When Tamar Teresa was born, Dorothy insisted on baptizing the child Catholic. The couple’s relationship rapidly deteriorated, followed by a painful series of separations and reconciliations. Ultimately Dorothy broke it off. Though she loved Forster deeply, she knew their illicit relationship could not continue.
This began a lonely time for Dorothy. On assignment in Washington DC, covering a hunger strike, Dorothy found herself in the National Shrine of the Immaculate Conception. Later, she wrote: “There I offered up a special prayer… with tears and anguish, that some way would open up for me to use what talents I possessed for my fellow workers, for the poor.”
Dorothy’s prayer was answered when she returned to New York and met Peter Maurin, a French peasant who became her mentor.
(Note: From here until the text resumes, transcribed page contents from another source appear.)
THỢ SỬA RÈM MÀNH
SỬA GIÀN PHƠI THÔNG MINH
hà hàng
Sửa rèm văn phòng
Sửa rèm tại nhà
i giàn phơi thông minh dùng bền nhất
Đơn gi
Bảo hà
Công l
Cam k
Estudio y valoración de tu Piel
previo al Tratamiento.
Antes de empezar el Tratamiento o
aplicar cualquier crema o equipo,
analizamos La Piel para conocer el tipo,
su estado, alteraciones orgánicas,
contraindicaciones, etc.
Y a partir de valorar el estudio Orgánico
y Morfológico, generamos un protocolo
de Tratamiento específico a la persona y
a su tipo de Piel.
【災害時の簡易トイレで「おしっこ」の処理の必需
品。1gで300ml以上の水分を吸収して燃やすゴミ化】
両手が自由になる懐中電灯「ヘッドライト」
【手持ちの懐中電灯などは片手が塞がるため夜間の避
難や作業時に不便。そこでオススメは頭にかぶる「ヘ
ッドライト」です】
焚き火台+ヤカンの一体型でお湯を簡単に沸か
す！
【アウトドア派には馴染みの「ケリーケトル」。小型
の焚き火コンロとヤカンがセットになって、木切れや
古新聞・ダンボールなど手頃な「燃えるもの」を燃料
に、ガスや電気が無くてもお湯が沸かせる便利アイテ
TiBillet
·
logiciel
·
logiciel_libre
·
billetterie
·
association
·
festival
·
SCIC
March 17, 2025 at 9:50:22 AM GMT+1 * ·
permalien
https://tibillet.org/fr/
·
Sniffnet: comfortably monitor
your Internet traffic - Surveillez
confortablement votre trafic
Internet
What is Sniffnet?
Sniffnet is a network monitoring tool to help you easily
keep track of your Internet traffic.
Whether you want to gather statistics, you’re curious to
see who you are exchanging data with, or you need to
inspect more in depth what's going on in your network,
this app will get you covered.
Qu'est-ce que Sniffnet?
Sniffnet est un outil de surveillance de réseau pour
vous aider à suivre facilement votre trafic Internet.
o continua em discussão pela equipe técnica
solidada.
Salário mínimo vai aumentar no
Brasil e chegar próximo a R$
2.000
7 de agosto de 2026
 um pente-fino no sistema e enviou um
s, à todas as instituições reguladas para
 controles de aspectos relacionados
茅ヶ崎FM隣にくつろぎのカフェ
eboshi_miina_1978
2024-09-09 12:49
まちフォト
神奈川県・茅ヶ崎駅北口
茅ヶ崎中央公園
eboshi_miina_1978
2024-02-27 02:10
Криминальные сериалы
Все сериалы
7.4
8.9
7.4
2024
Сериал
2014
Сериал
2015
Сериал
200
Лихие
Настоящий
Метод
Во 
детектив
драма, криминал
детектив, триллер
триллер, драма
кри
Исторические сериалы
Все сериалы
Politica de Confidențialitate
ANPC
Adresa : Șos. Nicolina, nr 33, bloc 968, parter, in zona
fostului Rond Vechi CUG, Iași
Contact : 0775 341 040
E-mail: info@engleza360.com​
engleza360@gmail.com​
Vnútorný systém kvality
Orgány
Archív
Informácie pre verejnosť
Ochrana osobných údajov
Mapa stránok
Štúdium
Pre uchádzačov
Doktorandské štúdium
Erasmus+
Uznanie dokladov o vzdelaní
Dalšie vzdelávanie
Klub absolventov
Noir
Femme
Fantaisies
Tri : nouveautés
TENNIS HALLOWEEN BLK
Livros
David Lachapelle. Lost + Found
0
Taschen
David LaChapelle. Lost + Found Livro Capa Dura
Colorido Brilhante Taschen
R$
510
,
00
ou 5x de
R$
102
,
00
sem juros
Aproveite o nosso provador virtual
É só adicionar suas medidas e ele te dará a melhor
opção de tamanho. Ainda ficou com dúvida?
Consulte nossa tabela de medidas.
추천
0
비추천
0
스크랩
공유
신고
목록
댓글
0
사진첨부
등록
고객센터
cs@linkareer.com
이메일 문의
Peter led a life of voluntary poverty, and helped Dorothy to root her passion for the poor in a Catholic understanding of the human person, and the necessity of personal sacrifice in every work of mercy.
Together they founded the Catholic Worker Movement, which met with immediate success. The Catholic Worker newspaper debuted with an initial run of 2,500 copies, climbing to a circulation of 100,000 by the end of the first year. Around the country, intellectuals, uneducated lay people, bishops and clergy rallied around the efforts of this burgeoning Movement. Within a few years, thirty-three Catholic Worker houses and farms had been established to aid the poor and to train students who sought to implement the ideals that Peter and Dorothy had fostered.
During the war years the Movement fell on hard times. Dorothy’s staunch pacifist stand was often misunderstood. Peter Marin died in 1949. Sad but undaunted, Dorothy embraced the scriptural mandate to become a saint. Turning one of the Catholic Worker houses into a retreat house, she entered into a deepening life of prayer, and sought to reconcile temporal issues with spiritual values.
In the 1960’s, the changing world was a vexation to her. She lamented over the exodus of priests and nuns from the Church, the decline in religious practices among the followers of the Catholic Worker Movement, and the erosion of traditional practices in the Church. In the 1970’s, her heart began to fail, yet she continued to travel and write.
Early in the evening of November 29, 1980, with Tamar at her side, Dorothy breathed her last. In the letter to the Holy See to initiate Dorothy’s cause for canonization, Cardinal John O’Connor wrote of Dorothy, “Like so many saints of days gone by, she was an idealist in a non-ideal world. It was her contention that men and women should begin to live on earth the life they would one day lead in heaven, a life of peace and harmony.”
Faith in Action
Dorothy wrote: “To work to increase love for God and our fellow man (the two must go hand in hand), this is a lifetime job. We are never going to be finished.” How has this been true in your own life?
Servant of God, Dorothy Day, pray for us.